• Activity: Return the text read from every one of the items below, line for line and unchanged, leaving the pictures out of your answer.

───── Supplied material

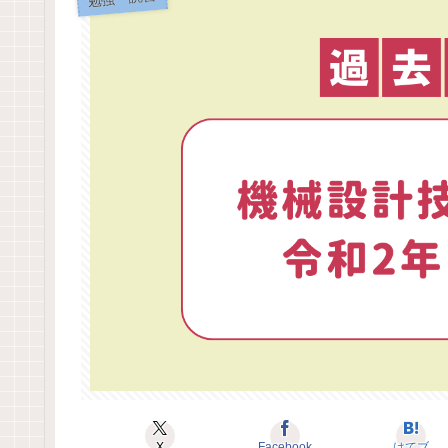
X
Facebook
はてブ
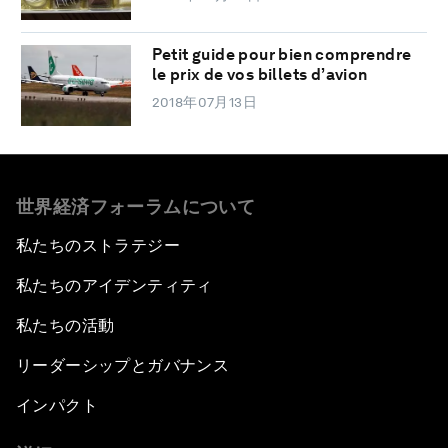
Petit guide pour bien comprendre
le prix de vos billets d’avion
2018年07月13日
世界経済フォーラムについて
私たちのストラテジー
私たちのアイデンティティ
私たちの活動
リーダーシップとガバナンス
インパクト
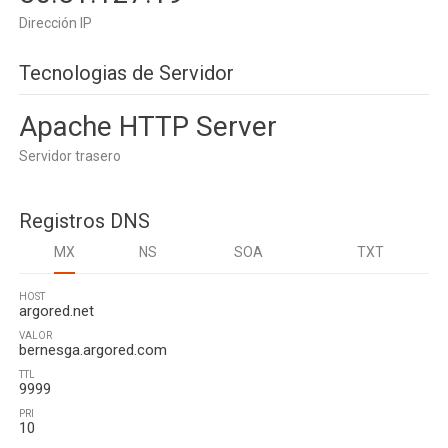
Dirección IP
Tecnologias de Servidor
Apache HTTP Server
Servidor trasero
Registros DNS
MX
NS
SOA
TXT
HOST
argored.net
VALOR
bernesga.argored.com
TTL
9999
PRI
10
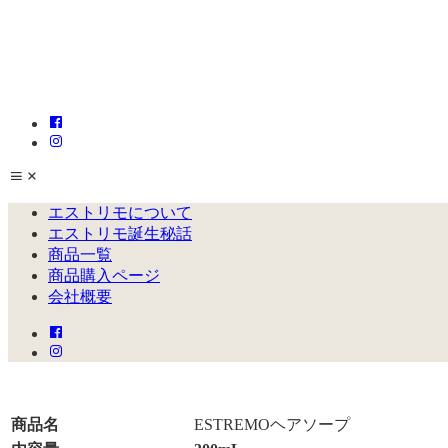
エストリモについて
エストリモ誕生秘話
商品一覧
商品購入ページ
会社概要
商品名
ESTREMOヘアソープ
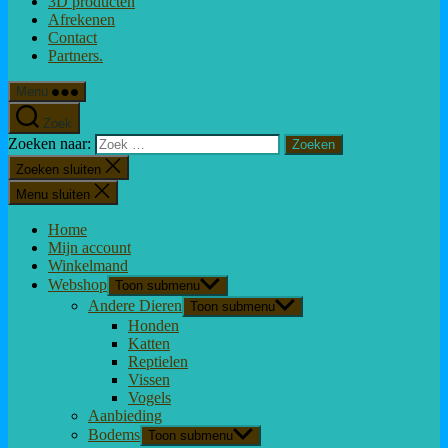
3D producten
Afrekenen
Contact
Partners.
Menu
Zoek
Zoeken naar:
Zoeken sluiten
Menu sluiten
Home
Mijn account
Winkelmand
Webshop
Toon submenu
Andere Dieren
Toon submenu
Honden
Katten
Reptielen
Vissen
Vogels
Aanbieding
Bodems
Toon submenu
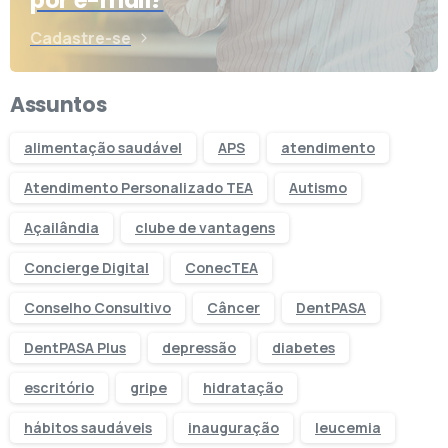
por e-mail?
Cadastre-se
Assuntos
alimentação saudável
APS
atendimento
Atendimento Personalizado TEA
Autismo
Açailândia
clube de vantagens
Concierge Digital
ConecTEA
Conselho Consultivo
Câncer
DentPASA
DentPASA Plus
depressão
diabetes
escritório
gripe
hidratação
hábitos saudáveis
inauguração
leucemia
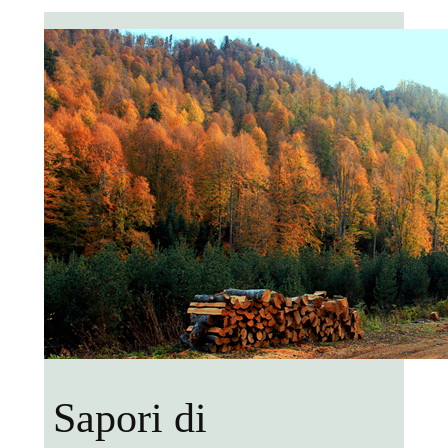
Sapori di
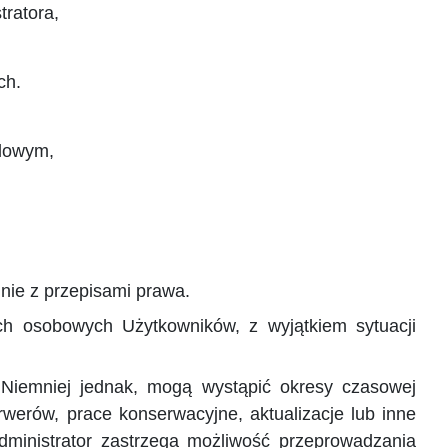
tratora,
ich.
ilowym,
ie z przepisami prawa.
ch osobowych Użytkowników, z wyjątkiem sytuacji
. Niemniej jednak, mogą wystąpić okresy czasowej
rwerów, prace konserwacyjne, aktualizacje lub inne
Administrator zastrzega możliwość przeprowadzania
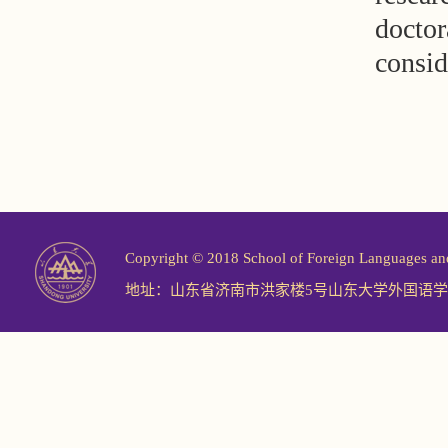
doctor
consid
Copyright © 2018 School of Foreign Langu
地址：山东省济南市洪家楼5号山东大学外国语学院 邮编：2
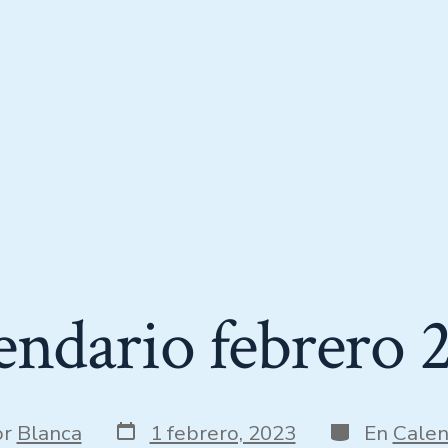
endario febrero 
or
Blanca
1 febrero, 2023
En
Calen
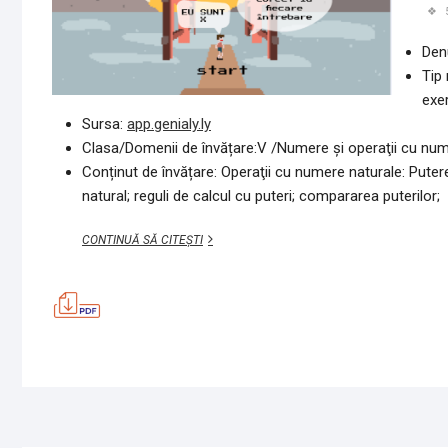
Den
Tip 
exer
Sursa:
app.genialy.ly
Clasa/Domenii de învățare:V /Numere şi operaţii cu nu
Conținut de învățare: Operaţii cu numere naturale: Puter
natural; reguli de calcul cu puteri; compararea puterilor;
PUTEREA
CONTINUĂ SĂ CITEȘTI
LUI
X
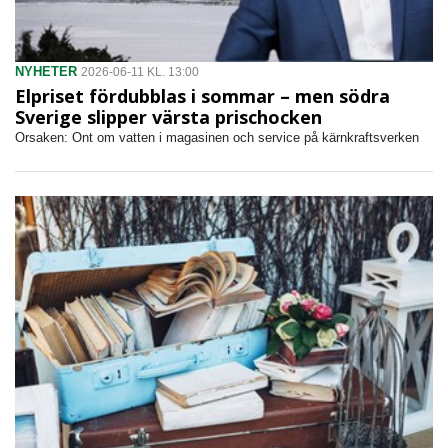
NYHETER
2026-06-11 KL. 13:00
Elpriset fördubblas i sommar – men södra
Sverige slipper värsta prischocken
Orsaken: Ont om vatten i magasinen och service på kärnkraftsverken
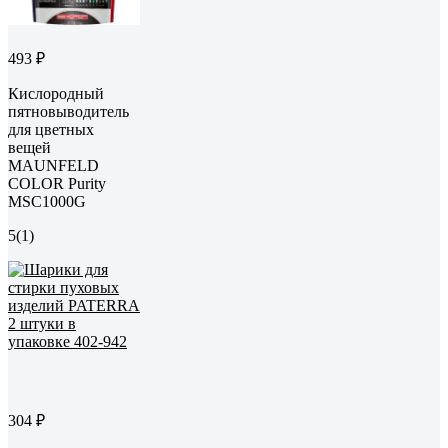
493 ₽
Кислородный
пятновыводитель
для цветных
вещей
MAUNFELD
COLOR Purity
MSC1000G
5
(1)
304 ₽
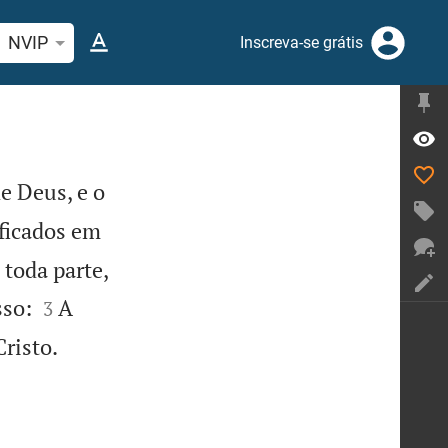
quise passagem da Bíblia ou termos
NVIP
Inscreva-se grátis
e Deus, e o
ificados em
toda parte,


sso:
A
3

Cristo.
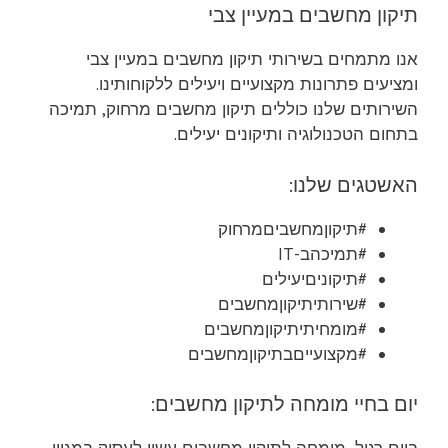
תיקון מחשבים במעיין צבי
אנו מתמחים בשירותי תיקון מחשבים במעיין צבי
ומציעים פתרונות מקצועיים ויעילים ללקוחותינו.
השירותים שלנו כוללים תיקון מחשבים מרחוק, תמיכה
בתחום הטכנולוגיה ותיקונים יעילים.
האשטגים שלנו:
#תיקוןמחשביםמרחוק
#תמיכהב-IT
#תיקוניםיעילים
#שירותיתיקוןמחשבים
#מומחיתיתיקוןמחשבים
#מקצועייםבתיקוןמחשבים
יום בחיי מומחה לתיקון מחשבים:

──────────

• Task output:
X
Facebook
はてブ
Petit guide pour bien comprendre
le prix de vos billets d’avion
2018年07月13日
世界経済フォーラムについて
私たちのストラテジー
私たちのアイデンティティ
私たちの活動
リーダーシップとガバナンス
インパクト
Dirección IP
Tecnologias de Servidor
Apache HTTP Server
Servidor trasero
Registros DNS
MX
NS
SOA
TXT
HOST
argored.net
VALOR
bernesga.argored.com
TTL
9999
PRI
10
エストリモについて
エストリモ誕生秘話
商品一覧
商品購入ページ
会社概要
商品名
ESTREMOヘアソープ
3D producten
Afrekenen
Contact
Partners.
Menu
Zoek
Zoeken naar:
Zoeken sluiten
Menu sluiten
Home
Mijn account
Winkelmand
Webshop
Toon submenu
Andere Dieren
Toon submenu
Honden
Katten
Reptielen
Vissen
Vogels
Aanbieding
Bodems
Toon submenu
por e-mail?
Cadastre-se
Assuntos
alimentação saudável
APS
atendimento
Atendimento Personalizado TEA
Autismo
Açailândia
clube de vantagens
Concierge Digital
ConecTEA
Conselho Consultivo
Câncer
DentPASA
DentPASA Plus
depressão
diabetes
escritório
gripe
hidratação
hábitos saudáveis
inauguração
leucemia
Sapori di
tratora,
ich.
ilowym,
ie z przepisami prawa.
ch osobowych Użytkowników, z wyjątkiem sytuacji
. Niemniej jednak, mogą wystąpić okresy czasowej
rwerów, prace konserwacyjne, aktualizacje lub inne
Administrator zastrzega możliwość przeprowadzania
doctor
consid
Copyright © 2018 School of Foreign Langu
地址：山东省济南市洪家楼5号山东大学外国语学院 邮编：2
endario febrero 
or
Blanca
1 febrero, 2023
En
Calen
Den
Tip 
exer
Sursa:
app.genialy.ly
Clasa/Domenii de învățare:V /Numere şi operaţii cu nu
Conținut de învățare: Operaţii cu numere naturale: Puter
natural; reguli de calcul cu puteri; compararea puterilor;
PUTEREA
CONTINUĂ SĂ CITEȘTI
LUI
X
NYHETER
2026-06-11 KL. 13:00
Elpriset fördubblas i sommar – men södra
Sverige slipper värsta prischocken
Orsaken: Ont om vatten i magasinen och service på kärnkraftsverken
493 ₽
Кислородный
пятновыводитель
для цветных
вещей
MAUNFELD
COLOR Purity
MSC1000G
5
(1)
304 ₽
quise passagem da Bíblia ou termos
NVIP
Inscreva-se grátis
e Deus, e o
ificados em
toda parte,


sso:
A
3

Cristo.
תיקון מחשבים במעיין צבי
אנו מתמחים בשירותי תיקון מחשבים במעיין צבי
ומציעים פתרונות מקצועיים ויעילים ללקוחותינו.
השירותים שלנו כוללים תיקון מחשבים מרחוק, תמיכה
בתחום הטכנולוגיה ותיקונים יעילים.
האשטגים שלנו:
#תיקוןמחשביםמרחוק
#תמיכהב-IT
#תיקוניםיעילים
#שירותיתיקוןמחשבים
#מומחיתיתיקוןמחשבים
#מקצועייםבתיקוןמחשבים
יום בחיי מומחה לתיקון מחשבים:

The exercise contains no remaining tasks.